Gib aus dem Lesetext zur Kölner Radwegebenutzungspflicht den Abschnitt wortgetreu wieder, der bei den Worten „Daneben wird im“ beginnt und nach „Schluss jedenfalls nahe.“ endet.

LESETEXT:
━━━━

In aller Stille gibt die Stadt Köln den Termin für den dritten Kölner Radverkehrstreff bekannt. Eingebaut in einen Artikel, der über die Benutzungspflicht von Radwegen in Köln informiert, erscheint der Terminhinweis am Ende des Textes. Hier also in etwas deutlicherer Platzierung der Teminhinweis:
Dritter Kölner Fahrradtreff
28. November 2011
18 bis 20 Uhr
Bürgerzentrum Deutz
Der erwähnte Artikel ist darüber hinaus auch aus einem anderen Grund interessant. Soweit ich weiß, ist die Radwegebenutzungspflicht nur dann auszusprechen, wenn eine örtliche Gefahrenlage dies notwendig macht. Es müsste also eigentlich darum gehen, dass die Stadt Köln diese örtlichen Gefahrenlagen identifiziert und bis dahin alle Schilder zur Benutzungspflicht von Radwegen entfernt. Der besagte Artikel beschreibt aber genau den umgekehrten Weg. Demnach untersucht die Stadt Köln, an welchen Stellen die Benutzung der Fahrbahn durch Radfahrer vertretbar ist und die Benutzungspflicht aufgehoben werden kann. Man kann denken, dass dies ja auf das gleiche hinausliefe. Die dahinter liegende Denke ist allerdings genau das Gegenteil dessen, was sich der Gesetzgeber wohl mal gedacht haben mag. Sie besagt meines Erachtens, dass Radfahrer nur an ausgewählten Orten die Fahrbahn benutzen können, ohne einer Gefahr ausgesetzt zu sein (oder: ohne dass der fließende und schnelle Autoverkehr behindert wird?). Insofern geht es nicht um die Anordnung einzelner Beschränkungen durch die Benutzungspflicht aufgrund tatsächlicher Gefahrenlagen sondern um weitestgehende Beschränkungen bei gelegentlicher Öffnung der Fahrbahn für den Radverkehr. Und wenn ich lese, dass bislang lediglich in neun Abschnitten die Radwegebenutzungspflicht aufgehoben wurde, gehe ich bei diesem Tempo davon aus, dass das Kölner Radwegenetz wohl erst in zwanzig Jahren vollständig “untersucht” sein wird.
Daneben wird im Artikel übrigens auf die neuen, von der Stadt Köln erfundenen mobilen Schilder hingewiesen, die insbesondere Autofahrer auf die Aufhebung der Radwegebenutzungspflicht aufmerksam machen sollen. Ich kann mich allerdings des Eindrucks nicht erwehren, dass es für den vorbeifahrenden und flüchtig auf das neue Schild schauenden Autofahrer eher so aussieht, dass das Radfahren an dieser Stelle verboten ist (der Text ist sicherlich kaum von ihm wahrzunehmen). Und ob viele Radfahrer das Schild verstehen, bezweifle ich auch; der Beitrag von Arne zu diesem Thema legt diesen Schluss jedenfalls nahe.

━━━━

DATENAUSZUG:

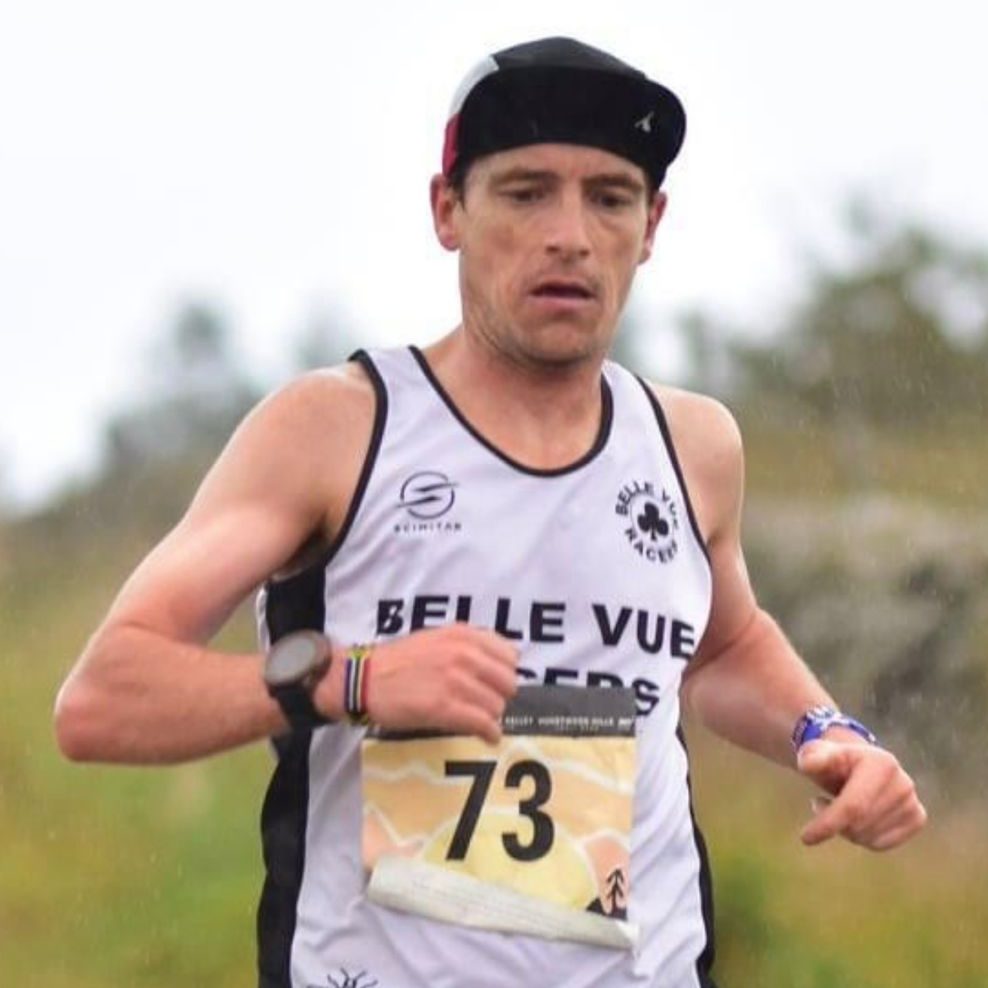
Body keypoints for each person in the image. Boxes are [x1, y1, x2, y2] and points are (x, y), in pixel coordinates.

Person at [54, 36, 927, 988]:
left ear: (652, 224)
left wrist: (824, 733)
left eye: (610, 198)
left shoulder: (693, 445)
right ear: (448, 210)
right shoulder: (336, 430)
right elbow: (102, 700)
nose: (570, 236)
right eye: (525, 193)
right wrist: (355, 680)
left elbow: (719, 647)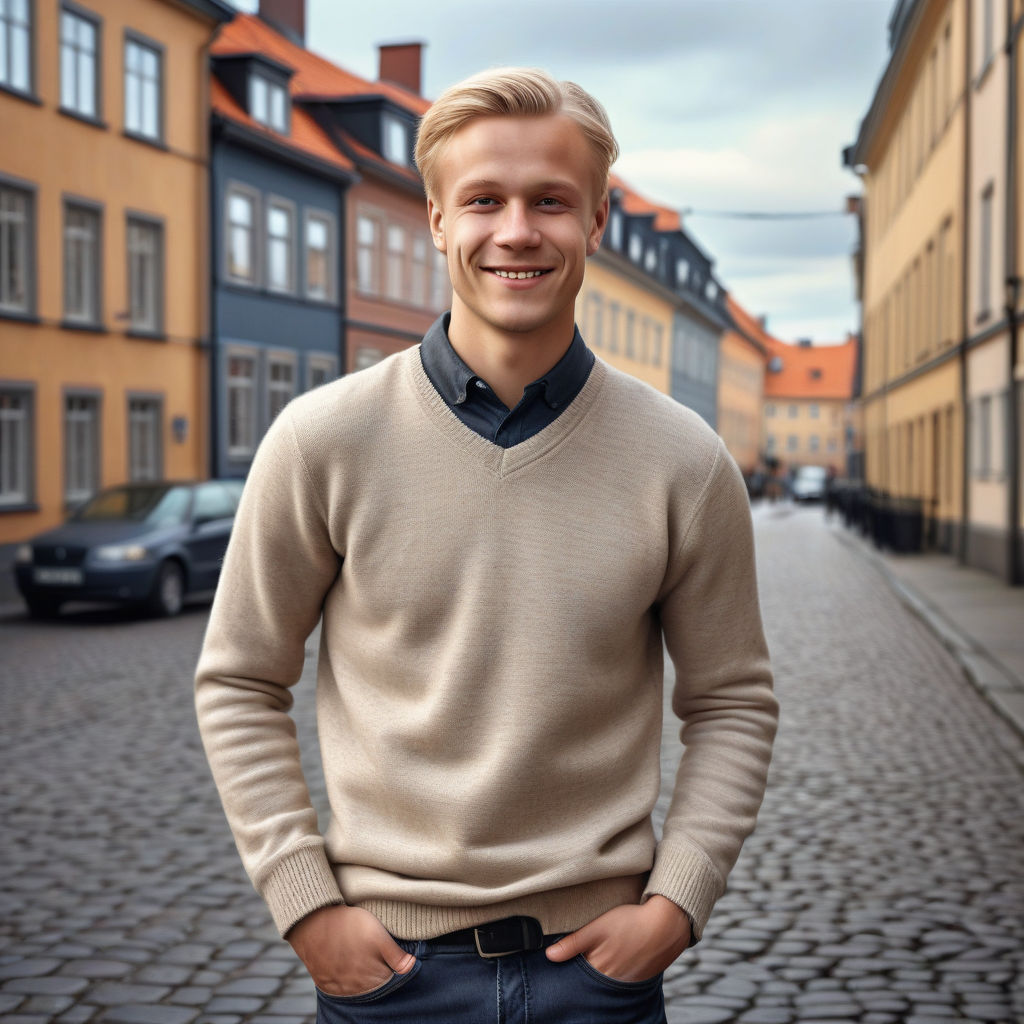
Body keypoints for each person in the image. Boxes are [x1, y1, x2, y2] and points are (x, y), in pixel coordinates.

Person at [195, 67, 778, 1024]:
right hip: (391, 980)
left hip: (600, 979)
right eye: (483, 201)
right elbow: (240, 680)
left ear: (595, 223)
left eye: (551, 200)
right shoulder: (321, 439)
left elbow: (733, 702)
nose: (517, 231)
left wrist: (677, 903)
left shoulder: (684, 459)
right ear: (434, 218)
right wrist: (307, 907)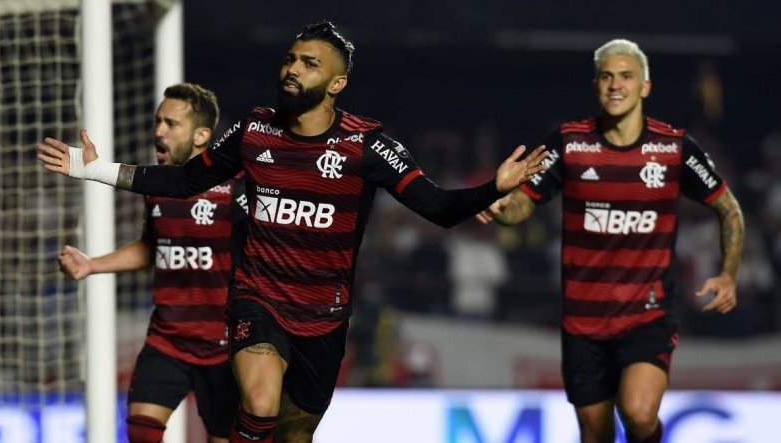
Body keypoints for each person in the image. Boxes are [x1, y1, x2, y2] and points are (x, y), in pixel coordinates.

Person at [38, 22, 548, 443]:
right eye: (289, 58)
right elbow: (182, 180)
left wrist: (490, 188)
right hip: (257, 299)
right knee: (258, 403)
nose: (292, 68)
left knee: (292, 434)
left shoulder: (366, 146)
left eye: (309, 64)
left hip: (324, 317)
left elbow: (436, 207)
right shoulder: (254, 130)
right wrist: (96, 170)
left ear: (336, 84)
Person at [477, 39, 744, 443]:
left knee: (638, 414)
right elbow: (523, 205)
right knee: (595, 434)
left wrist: (728, 274)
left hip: (647, 314)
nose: (615, 85)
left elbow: (729, 209)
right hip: (583, 321)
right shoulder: (569, 143)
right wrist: (500, 208)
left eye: (625, 76)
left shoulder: (673, 147)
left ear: (645, 87)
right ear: (596, 86)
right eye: (606, 77)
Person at [57, 83, 247, 443]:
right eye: (158, 121)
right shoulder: (154, 186)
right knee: (141, 434)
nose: (158, 131)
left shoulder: (237, 188)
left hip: (223, 347)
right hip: (167, 340)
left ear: (201, 135)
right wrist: (92, 265)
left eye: (171, 124)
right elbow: (152, 246)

━━━━

ERGEBNIS:
Daneben wird im Artikel übrigens auf die neuen, von der Stadt Köln erfundenen mobilen Schilder hingewiesen, die insbesondere Autofahrer auf die Aufhebung der Radwegebenutzungspflicht aufmerksam machen sollen. Ich kann mich allerdings des Eindrucks nicht erwehren, dass es für den vorbeifahrenden und flüchtig auf das neue Schild schauenden Autofahrer eher so aussieht, dass das Radfahren an dieser Stelle verboten ist (der Text ist sicherlich kaum von ihm wahrzunehmen). Und ob viele Radfahrer das Schild verstehen, bezweifle ich auch; der Beitrag von Arne zu diesem Thema legt diesen Schluss jedenfalls nahe.